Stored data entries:
= Beginning of Section =
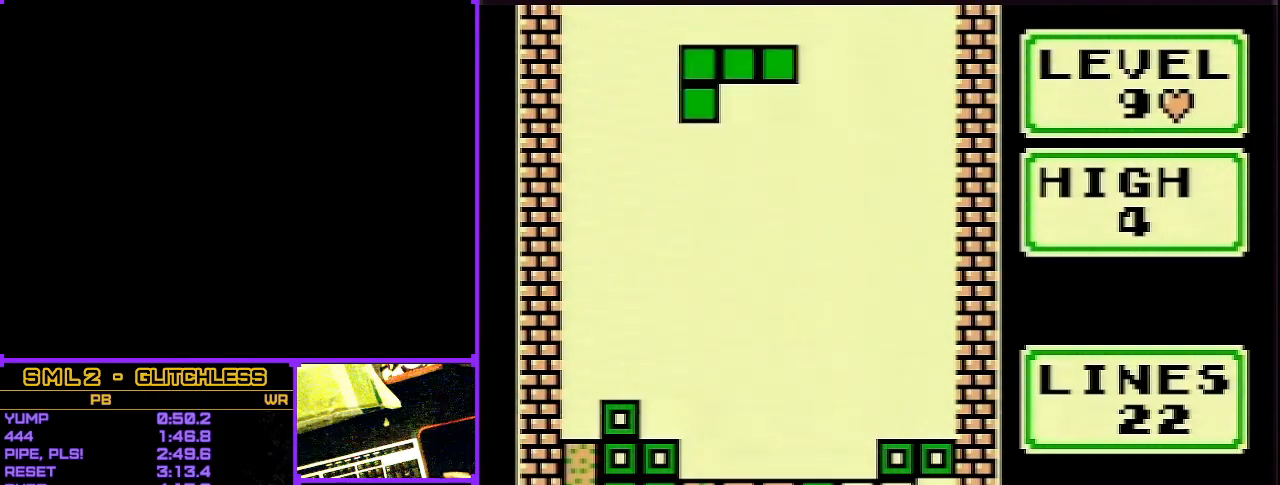
{"dt_ms": 500, "buttons": [], "events": [[50, "DPAD_RIGHT", "down"], [117, "A", "down"], [117, "DPAD_RIGHT", "up"], [167, "A", "up"], [200, "DPAD_RIGHT", "down"], [233, "A", "down"], [300, "A", "up"], [300, "DPAD_RIGHT", "up"]]}
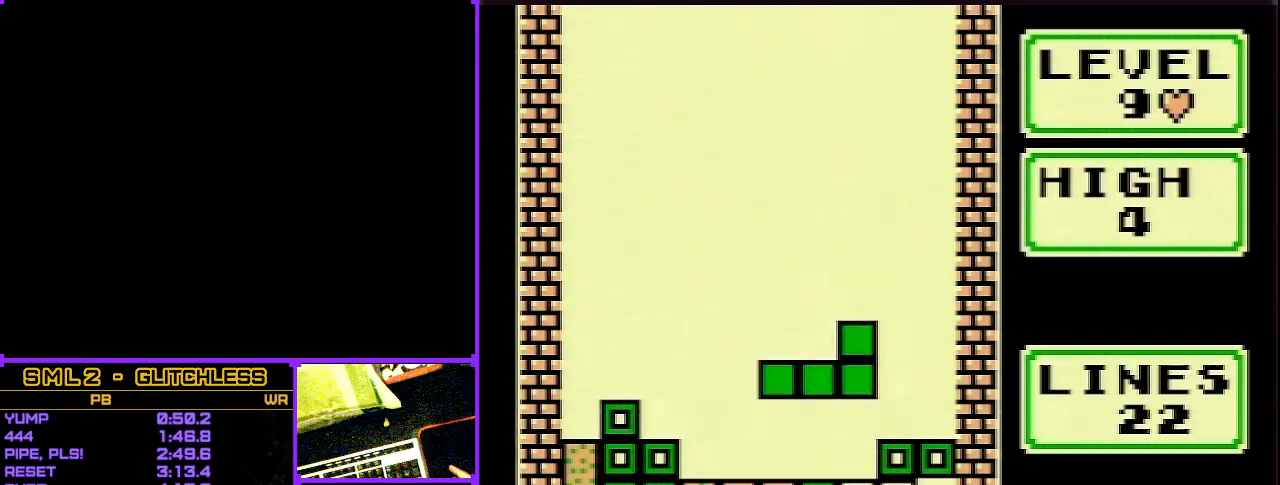
{"dt_ms": 500, "buttons": [], "events": [[300, "DPAD_LEFT", "down"], [367, "DPAD_LEFT", "up"], [433, "DPAD_LEFT", "down"], [450, "DPAD_LEFT", "up"]]}
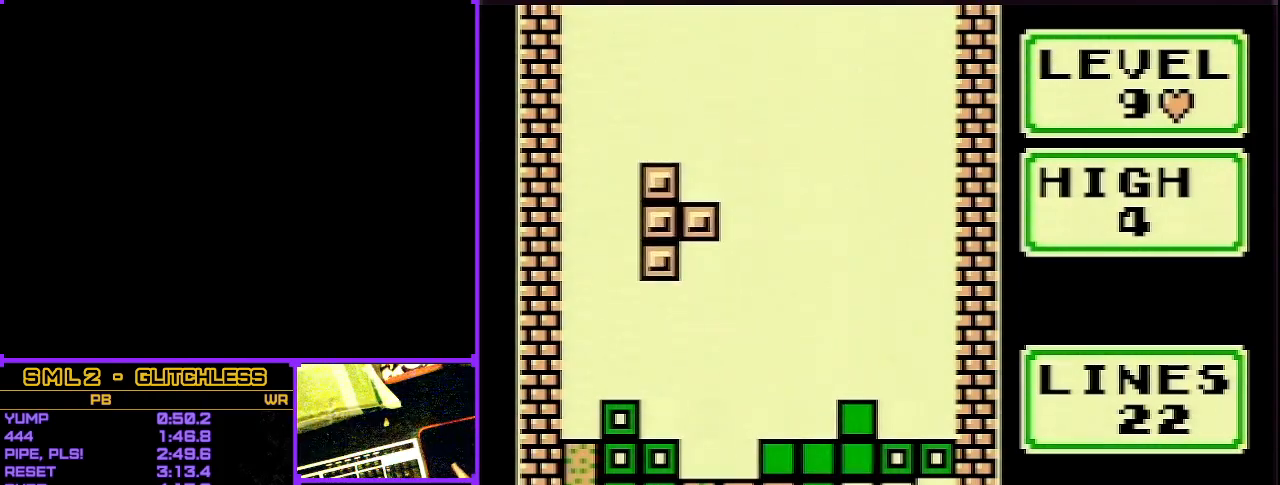
{"dt_ms": 500, "buttons": [], "events": [[17, "DPAD_LEFT", "down"], [117, "DPAD_LEFT", "up"], [150, "DPAD_LEFT", "down"], [200, "DPAD_LEFT", "up"], [250, "DPAD_LEFT", "down"], [267, "DPAD_LEFT", "up"]]}
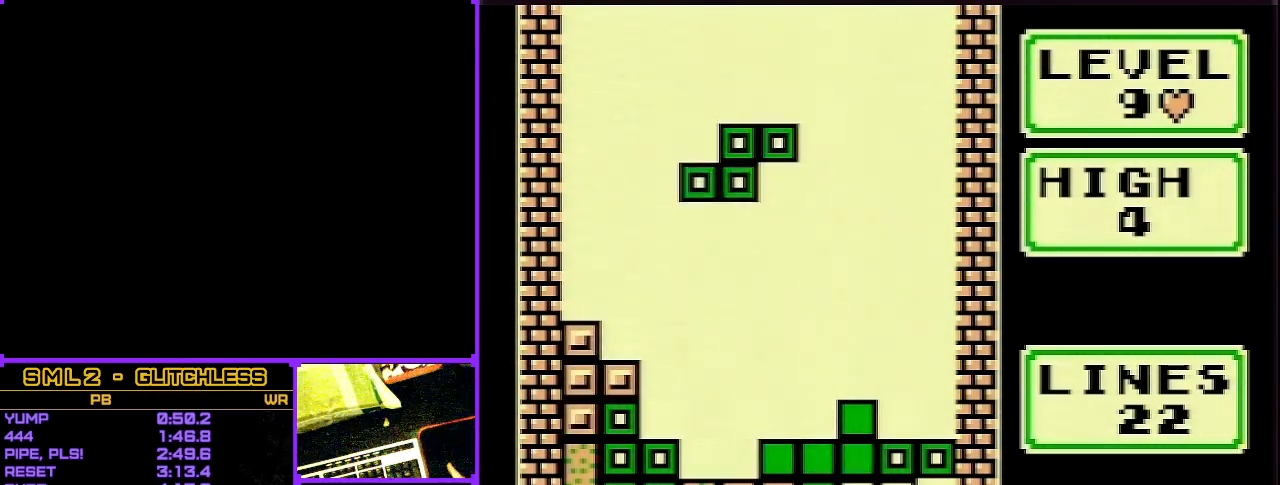
{"dt_ms": 500, "buttons": [], "events": []}
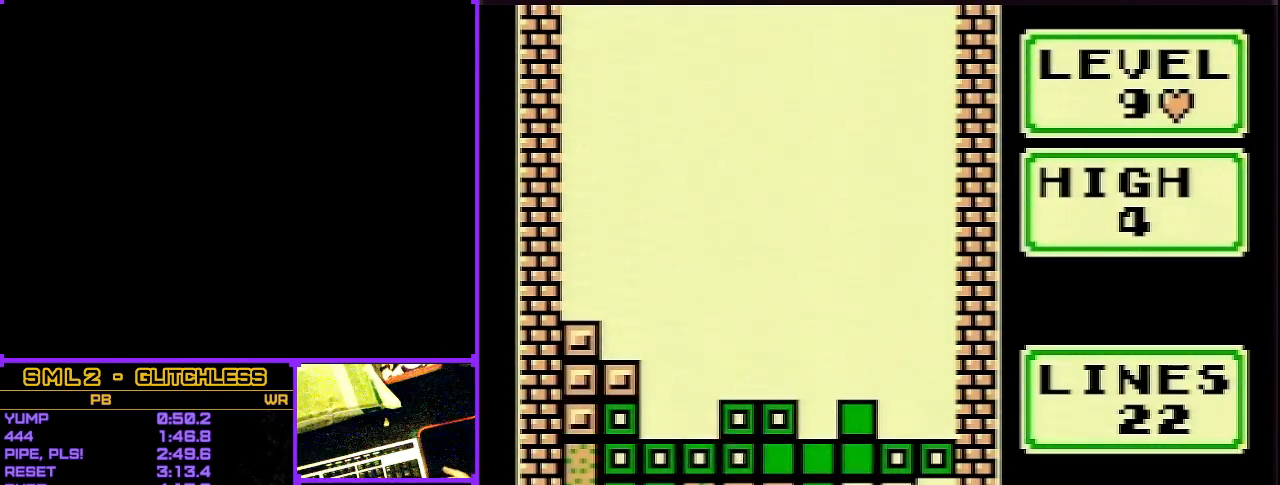
{"dt_ms": 500, "buttons": [], "events": []}
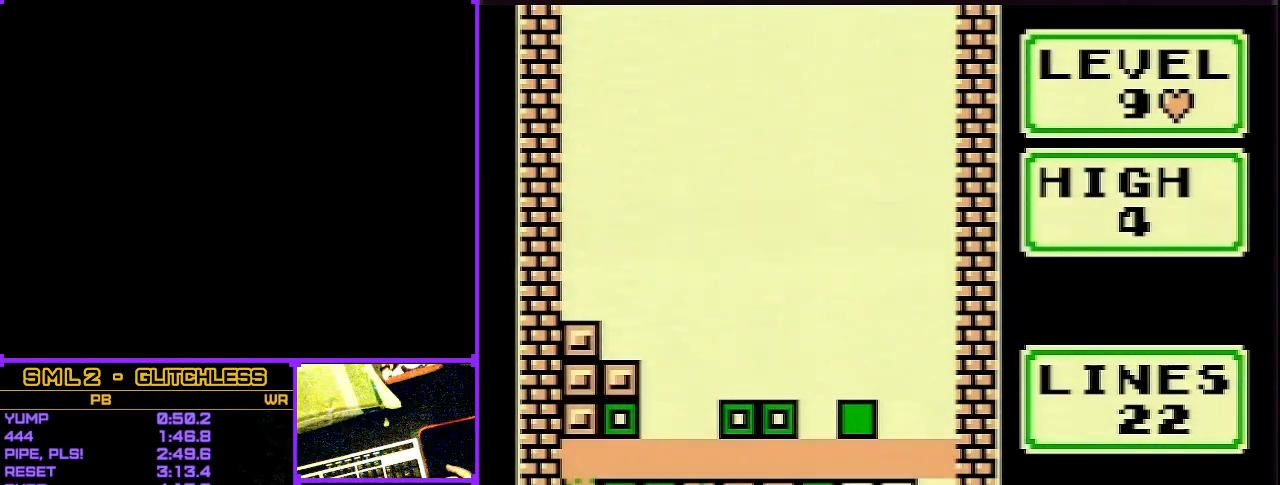
{"dt_ms": 500, "buttons": ["DPAD_RIGHT"], "events": [[333, "DPAD_RIGHT", "down"], [433, "DPAD_RIGHT", "up"], [450, "DPAD_RIGHT", "down"]]}
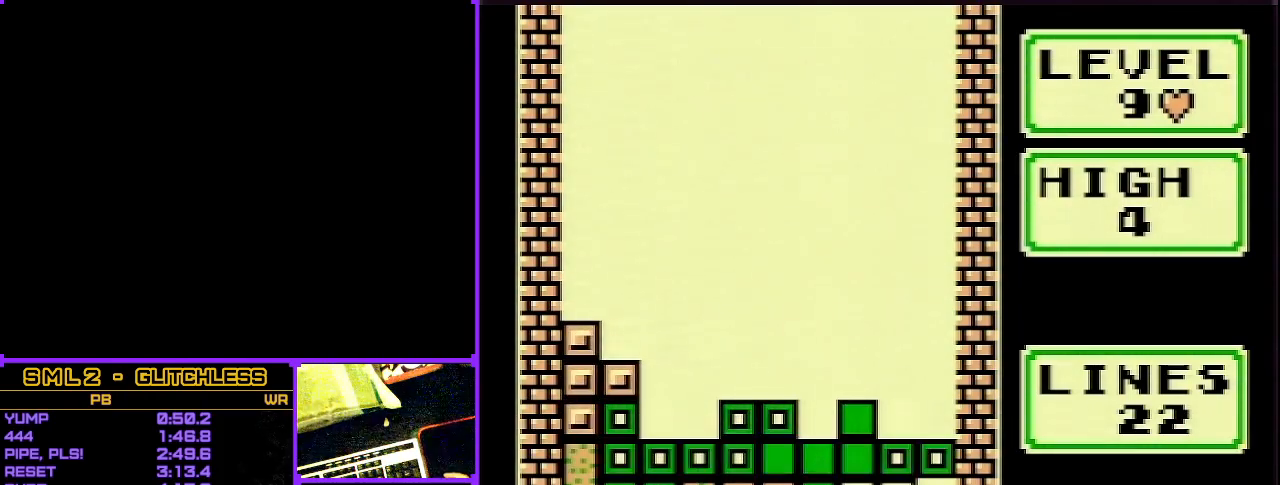
{"dt_ms": 500, "buttons": [], "events": [[17, "DPAD_RIGHT", "up"], [117, "DPAD_RIGHT", "down"], [183, "DPAD_RIGHT", "up"], [267, "DPAD_RIGHT", "down"], [333, "DPAD_RIGHT", "up"], [400, "DPAD_RIGHT", "down"], [433, "DPAD_RIGHT", "up"]]}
= End of Section =
The reply should reproduce every entry above word for word and contain no pictures.

{"dt_ms": 500, "buttons": [], "events": [[50, "DPAD_RIGHT", "down"], [117, "A", "down"], [117, "DPAD_RIGHT", "up"], [167, "A", "up"], [200, "DPAD_RIGHT", "down"], [233, "A", "down"], [300, "A", "up"], [300, "DPAD_RIGHT", "up"]]}
{"dt_ms": 500, "buttons": [], "events": [[300, "DPAD_LEFT", "down"], [367, "DPAD_LEFT", "up"], [433, "DPAD_LEFT", "down"], [450, "DPAD_LEFT", "up"]]}
{"dt_ms": 500, "buttons": [], "events": [[17, "DPAD_LEFT", "down"], [117, "DPAD_LEFT", "up"], [150, "DPAD_LEFT", "down"], [200, "DPAD_LEFT", "up"], [250, "DPAD_LEFT", "down"], [267, "DPAD_LEFT", "up"]]}
{"dt_ms": 500, "buttons": [], "events": []}
{"dt_ms": 500, "buttons": [], "events": []}
{"dt_ms": 500, "buttons": ["DPAD_RIGHT"], "events": [[333, "DPAD_RIGHT", "down"], [433, "DPAD_RIGHT", "up"], [450, "DPAD_RIGHT", "down"]]}
{"dt_ms": 500, "buttons": [], "events": [[17, "DPAD_RIGHT", "up"], [117, "DPAD_RIGHT", "down"], [183, "DPAD_RIGHT", "up"], [267, "DPAD_RIGHT", "down"], [333, "DPAD_RIGHT", "up"], [400, "DPAD_RIGHT", "down"], [433, "DPAD_RIGHT", "up"]]}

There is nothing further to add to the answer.